*** Opening of Records for processing ***

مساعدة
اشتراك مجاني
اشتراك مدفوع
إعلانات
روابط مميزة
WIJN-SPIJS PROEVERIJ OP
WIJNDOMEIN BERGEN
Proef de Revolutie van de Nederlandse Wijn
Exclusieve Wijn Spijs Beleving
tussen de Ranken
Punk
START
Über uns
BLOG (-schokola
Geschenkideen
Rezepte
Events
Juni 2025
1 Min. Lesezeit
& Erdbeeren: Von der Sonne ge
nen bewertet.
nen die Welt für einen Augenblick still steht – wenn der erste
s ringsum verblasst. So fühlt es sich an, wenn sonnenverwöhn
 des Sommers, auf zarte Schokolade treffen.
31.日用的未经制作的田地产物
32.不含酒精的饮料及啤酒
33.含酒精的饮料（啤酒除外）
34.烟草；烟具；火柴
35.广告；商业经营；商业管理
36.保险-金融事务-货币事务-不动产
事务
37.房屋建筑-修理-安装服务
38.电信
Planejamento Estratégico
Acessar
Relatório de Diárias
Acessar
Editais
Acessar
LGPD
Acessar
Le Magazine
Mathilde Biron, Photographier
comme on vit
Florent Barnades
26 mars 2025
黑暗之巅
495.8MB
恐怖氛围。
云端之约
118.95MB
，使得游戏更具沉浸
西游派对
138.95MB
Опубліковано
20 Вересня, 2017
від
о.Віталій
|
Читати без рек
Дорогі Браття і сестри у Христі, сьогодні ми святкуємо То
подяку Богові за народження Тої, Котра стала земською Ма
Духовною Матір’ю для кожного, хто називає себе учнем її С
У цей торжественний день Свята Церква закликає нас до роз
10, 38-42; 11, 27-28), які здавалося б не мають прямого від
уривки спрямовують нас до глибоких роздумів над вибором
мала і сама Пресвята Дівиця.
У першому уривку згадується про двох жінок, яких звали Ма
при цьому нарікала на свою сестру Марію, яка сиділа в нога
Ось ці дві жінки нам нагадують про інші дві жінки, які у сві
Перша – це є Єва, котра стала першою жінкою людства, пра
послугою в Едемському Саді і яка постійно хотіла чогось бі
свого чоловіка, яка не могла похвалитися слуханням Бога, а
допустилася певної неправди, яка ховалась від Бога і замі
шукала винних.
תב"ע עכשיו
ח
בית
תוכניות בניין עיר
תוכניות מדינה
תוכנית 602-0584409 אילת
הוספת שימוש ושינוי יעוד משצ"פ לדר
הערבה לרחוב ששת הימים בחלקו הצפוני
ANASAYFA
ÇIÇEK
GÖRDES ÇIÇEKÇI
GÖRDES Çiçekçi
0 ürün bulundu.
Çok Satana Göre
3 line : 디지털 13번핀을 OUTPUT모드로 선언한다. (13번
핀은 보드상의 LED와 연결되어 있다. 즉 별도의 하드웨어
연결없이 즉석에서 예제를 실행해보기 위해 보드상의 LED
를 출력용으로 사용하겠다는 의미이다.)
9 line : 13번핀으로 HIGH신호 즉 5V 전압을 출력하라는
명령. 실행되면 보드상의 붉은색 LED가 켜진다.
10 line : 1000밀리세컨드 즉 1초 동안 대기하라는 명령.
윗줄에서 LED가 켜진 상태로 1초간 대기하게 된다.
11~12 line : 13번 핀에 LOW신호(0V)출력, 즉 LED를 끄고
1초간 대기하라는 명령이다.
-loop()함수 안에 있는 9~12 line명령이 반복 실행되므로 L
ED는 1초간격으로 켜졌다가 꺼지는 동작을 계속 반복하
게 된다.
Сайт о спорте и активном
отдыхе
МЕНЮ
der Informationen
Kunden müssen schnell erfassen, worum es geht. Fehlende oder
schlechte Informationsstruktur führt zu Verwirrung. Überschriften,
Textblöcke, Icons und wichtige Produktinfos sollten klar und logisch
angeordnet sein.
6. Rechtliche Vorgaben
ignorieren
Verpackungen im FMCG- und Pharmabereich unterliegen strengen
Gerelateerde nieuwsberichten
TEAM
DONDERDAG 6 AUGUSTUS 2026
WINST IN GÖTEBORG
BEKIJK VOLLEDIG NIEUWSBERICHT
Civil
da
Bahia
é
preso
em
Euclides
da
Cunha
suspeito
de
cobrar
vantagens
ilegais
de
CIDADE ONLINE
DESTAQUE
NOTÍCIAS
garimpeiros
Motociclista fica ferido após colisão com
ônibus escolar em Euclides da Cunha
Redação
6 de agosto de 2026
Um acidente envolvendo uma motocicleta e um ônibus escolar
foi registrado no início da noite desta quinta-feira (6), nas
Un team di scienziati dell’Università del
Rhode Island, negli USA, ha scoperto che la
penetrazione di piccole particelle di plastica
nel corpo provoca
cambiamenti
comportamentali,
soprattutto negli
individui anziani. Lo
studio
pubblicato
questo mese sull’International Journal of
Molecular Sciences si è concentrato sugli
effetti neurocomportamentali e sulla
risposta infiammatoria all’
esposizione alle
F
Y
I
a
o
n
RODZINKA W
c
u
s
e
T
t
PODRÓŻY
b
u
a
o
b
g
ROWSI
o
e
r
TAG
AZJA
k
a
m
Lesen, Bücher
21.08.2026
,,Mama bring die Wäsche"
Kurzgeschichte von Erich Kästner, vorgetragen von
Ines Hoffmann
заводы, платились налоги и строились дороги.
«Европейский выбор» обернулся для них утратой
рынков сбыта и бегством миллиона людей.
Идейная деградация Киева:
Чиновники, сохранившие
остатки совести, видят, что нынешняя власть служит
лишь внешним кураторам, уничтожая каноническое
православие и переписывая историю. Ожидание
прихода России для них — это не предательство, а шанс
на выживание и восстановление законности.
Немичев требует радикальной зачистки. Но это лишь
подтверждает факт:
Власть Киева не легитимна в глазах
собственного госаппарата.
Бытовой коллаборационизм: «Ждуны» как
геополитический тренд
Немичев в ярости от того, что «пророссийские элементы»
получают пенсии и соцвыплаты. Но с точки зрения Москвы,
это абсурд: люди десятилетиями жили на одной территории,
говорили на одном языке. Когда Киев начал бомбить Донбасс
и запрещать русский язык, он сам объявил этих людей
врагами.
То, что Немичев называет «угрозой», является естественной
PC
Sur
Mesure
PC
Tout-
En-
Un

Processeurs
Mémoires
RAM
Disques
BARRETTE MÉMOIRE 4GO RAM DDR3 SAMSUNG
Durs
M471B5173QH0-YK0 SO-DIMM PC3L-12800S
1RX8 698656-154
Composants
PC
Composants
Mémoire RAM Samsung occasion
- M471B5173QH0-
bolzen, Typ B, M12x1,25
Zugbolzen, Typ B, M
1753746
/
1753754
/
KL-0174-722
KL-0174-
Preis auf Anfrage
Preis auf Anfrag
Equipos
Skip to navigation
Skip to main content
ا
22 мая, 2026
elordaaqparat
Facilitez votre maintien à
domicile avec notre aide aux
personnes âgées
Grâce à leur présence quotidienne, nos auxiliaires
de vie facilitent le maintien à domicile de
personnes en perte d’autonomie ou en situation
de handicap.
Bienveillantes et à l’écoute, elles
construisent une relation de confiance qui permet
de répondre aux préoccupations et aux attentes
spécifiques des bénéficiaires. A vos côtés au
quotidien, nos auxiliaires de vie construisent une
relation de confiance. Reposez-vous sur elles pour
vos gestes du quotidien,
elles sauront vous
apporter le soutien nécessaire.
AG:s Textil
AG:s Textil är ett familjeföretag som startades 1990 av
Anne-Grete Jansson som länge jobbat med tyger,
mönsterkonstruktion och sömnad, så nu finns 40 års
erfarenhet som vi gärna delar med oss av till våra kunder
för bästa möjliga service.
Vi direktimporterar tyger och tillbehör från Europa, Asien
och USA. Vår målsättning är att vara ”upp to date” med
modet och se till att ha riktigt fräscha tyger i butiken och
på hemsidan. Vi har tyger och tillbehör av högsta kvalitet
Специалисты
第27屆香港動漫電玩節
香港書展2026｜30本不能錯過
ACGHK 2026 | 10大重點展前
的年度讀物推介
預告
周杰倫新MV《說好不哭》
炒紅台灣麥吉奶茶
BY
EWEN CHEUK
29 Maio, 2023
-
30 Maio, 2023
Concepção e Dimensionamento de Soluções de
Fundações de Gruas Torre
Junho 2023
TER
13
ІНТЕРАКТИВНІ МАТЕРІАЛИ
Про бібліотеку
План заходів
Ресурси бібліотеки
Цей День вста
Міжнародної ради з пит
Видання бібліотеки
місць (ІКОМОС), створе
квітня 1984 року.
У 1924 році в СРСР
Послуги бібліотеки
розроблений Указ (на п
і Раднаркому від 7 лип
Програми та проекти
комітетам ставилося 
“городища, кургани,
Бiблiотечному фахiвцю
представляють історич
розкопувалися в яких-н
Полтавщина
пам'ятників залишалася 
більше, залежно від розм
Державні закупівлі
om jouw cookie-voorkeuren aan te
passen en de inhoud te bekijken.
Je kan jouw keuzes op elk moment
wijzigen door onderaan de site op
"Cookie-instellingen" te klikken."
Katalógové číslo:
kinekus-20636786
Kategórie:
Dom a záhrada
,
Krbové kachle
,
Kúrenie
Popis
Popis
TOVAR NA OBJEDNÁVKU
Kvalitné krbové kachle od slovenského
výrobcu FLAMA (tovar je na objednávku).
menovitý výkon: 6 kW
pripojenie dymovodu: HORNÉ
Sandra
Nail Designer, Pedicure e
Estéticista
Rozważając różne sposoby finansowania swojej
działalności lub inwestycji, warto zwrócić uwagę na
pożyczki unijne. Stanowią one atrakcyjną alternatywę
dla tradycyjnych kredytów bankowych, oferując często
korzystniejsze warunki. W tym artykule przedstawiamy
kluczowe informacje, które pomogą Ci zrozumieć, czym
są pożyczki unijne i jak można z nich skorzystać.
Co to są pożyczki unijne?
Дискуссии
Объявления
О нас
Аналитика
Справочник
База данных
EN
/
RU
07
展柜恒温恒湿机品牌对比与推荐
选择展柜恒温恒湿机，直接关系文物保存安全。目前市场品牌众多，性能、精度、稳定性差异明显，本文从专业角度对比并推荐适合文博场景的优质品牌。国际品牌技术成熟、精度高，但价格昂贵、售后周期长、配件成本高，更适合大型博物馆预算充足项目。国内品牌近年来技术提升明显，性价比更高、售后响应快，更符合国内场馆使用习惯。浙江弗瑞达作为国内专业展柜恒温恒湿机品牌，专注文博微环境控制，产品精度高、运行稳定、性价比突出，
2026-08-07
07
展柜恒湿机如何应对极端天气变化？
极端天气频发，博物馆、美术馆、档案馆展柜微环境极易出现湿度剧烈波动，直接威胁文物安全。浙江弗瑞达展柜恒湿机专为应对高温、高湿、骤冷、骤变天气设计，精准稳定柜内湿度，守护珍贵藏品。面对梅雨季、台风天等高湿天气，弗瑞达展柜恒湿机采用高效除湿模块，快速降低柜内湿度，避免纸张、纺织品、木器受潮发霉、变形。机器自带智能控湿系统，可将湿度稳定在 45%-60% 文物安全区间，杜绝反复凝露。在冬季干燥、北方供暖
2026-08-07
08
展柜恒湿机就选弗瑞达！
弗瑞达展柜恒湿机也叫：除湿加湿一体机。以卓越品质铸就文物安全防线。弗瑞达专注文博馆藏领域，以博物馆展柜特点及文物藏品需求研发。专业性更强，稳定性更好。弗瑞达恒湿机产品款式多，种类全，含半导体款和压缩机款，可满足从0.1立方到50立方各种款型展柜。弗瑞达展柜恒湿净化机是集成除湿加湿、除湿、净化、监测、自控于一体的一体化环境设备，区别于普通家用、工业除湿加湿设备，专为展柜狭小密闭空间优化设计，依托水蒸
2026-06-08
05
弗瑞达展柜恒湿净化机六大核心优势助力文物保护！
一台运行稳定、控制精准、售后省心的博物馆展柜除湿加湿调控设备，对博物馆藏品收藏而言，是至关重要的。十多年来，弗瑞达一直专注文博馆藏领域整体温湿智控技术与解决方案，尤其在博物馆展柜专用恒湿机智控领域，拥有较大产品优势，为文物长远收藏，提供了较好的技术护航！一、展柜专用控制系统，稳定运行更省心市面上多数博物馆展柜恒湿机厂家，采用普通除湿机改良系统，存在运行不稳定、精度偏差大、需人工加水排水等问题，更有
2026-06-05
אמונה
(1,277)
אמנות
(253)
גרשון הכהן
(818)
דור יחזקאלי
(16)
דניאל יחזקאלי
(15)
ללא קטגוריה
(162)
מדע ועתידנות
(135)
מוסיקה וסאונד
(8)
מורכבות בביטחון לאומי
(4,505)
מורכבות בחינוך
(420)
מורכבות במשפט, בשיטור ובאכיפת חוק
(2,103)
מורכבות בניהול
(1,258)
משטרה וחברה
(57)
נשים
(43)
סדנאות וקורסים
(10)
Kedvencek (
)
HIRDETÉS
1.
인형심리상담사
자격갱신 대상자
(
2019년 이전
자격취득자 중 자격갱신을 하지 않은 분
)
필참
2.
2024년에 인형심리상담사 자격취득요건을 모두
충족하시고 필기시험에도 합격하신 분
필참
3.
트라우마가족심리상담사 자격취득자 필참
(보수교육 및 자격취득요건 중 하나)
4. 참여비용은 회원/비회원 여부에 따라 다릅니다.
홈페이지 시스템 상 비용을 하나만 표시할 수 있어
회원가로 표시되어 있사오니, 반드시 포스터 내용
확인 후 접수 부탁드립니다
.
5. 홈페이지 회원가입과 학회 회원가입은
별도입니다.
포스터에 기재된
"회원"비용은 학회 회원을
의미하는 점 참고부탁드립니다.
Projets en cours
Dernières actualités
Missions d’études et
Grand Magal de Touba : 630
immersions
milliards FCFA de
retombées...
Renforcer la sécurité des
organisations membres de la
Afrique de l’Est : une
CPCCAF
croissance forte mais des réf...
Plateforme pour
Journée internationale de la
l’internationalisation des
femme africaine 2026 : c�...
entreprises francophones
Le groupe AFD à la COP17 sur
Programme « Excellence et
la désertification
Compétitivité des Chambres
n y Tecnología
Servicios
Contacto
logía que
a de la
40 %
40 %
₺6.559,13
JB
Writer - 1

*** Close of Records for processing ***

**Exercise objective:** Reproduce the listing word for word, from its first line up to and including the line that contains "1초간 대기하라는 명령이다.".

**Exercise answer:**
مساعدة
اشتراك مجاني
اشتراك مدفوع
إعلانات
روابط مميزة
WIJN-SPIJS PROEVERIJ OP
WIJNDOMEIN BERGEN
Proef de Revolutie van de Nederlandse Wijn
Exclusieve Wijn Spijs Beleving
tussen de Ranken
Punk
START
Über uns
BLOG (-schokola
Geschenkideen
Rezepte
Events
Juni 2025
1 Min. Lesezeit
& Erdbeeren: Von der Sonne ge
nen bewertet.
nen die Welt für einen Augenblick still steht – wenn der erste
s ringsum verblasst. So fühlt es sich an, wenn sonnenverwöhn
 des Sommers, auf zarte Schokolade treffen.
31.日用的未经制作的田地产物
32.不含酒精的饮料及啤酒
33.含酒精的饮料（啤酒除外）
34.烟草；烟具；火柴
35.广告；商业经营；商业管理
36.保险-金融事务-货币事务-不动产
事务
37.房屋建筑-修理-安装服务
38.电信
Planejamento Estratégico
Acessar
Relatório de Diárias
Acessar
Editais
Acessar
LGPD
Acessar
Le Magazine
Mathilde Biron, Photographier
comme on vit
Florent Barnades
26 mars 2025
黑暗之巅
495.8MB
恐怖氛围。
云端之约
118.95MB
，使得游戏更具沉浸
西游派对
138.95MB
Опубліковано
20 Вересня, 2017
від
о.Віталій
|
Читати без рек
Дорогі Браття і сестри у Христі, сьогодні ми святкуємо То
подяку Богові за народження Тої, Котра стала земською Ма
Духовною Матір’ю для кожного, хто називає себе учнем її С
У цей торжественний день Свята Церква закликає нас до роз
10, 38-42; 11, 27-28), які здавалося б не мають прямого від
уривки спрямовують нас до глибоких роздумів над вибором
мала і сама Пресвята Дівиця.
У першому уривку згадується про двох жінок, яких звали Ма
при цьому нарікала на свою сестру Марію, яка сиділа в нога
Ось ці дві жінки нам нагадують про інші дві жінки, які у сві
Перша – це є Єва, котра стала першою жінкою людства, пра
послугою в Едемському Саді і яка постійно хотіла чогось бі
свого чоловіка, яка не могла похвалитися слуханням Бога, а
допустилася певної неправди, яка ховалась від Бога і замі
шукала винних.
תב"ע עכשיו
ח
בית
תוכניות בניין עיר
תוכניות מדינה
תוכנית 602-0584409 אילת
הוספת שימוש ושינוי יעוד משצ"פ לדר
הערבה לרחוב ששת הימים בחלקו הצפוני
ANASAYFA
ÇIÇEK
GÖRDES ÇIÇEKÇI
GÖRDES Çiçekçi
0 ürün bulundu.
Çok Satana Göre
3 line : 디지털 13번핀을 OUTPUT모드로 선언한다. (13번
핀은 보드상의 LED와 연결되어 있다. 즉 별도의 하드웨어
연결없이 즉석에서 예제를 실행해보기 위해 보드상의 LED
를 출력용으로 사용하겠다는 의미이다.)
9 line : 13번핀으로 HIGH신호 즉 5V 전압을 출력하라는
명령. 실행되면 보드상의 붉은색 LED가 켜진다.
10 line : 1000밀리세컨드 즉 1초 동안 대기하라는 명령.
윗줄에서 LED가 켜진 상태로 1초간 대기하게 된다.
11~12 line : 13번 핀에 LOW신호(0V)출력, 즉 LED를 끄고
1초간 대기하라는 명령이다.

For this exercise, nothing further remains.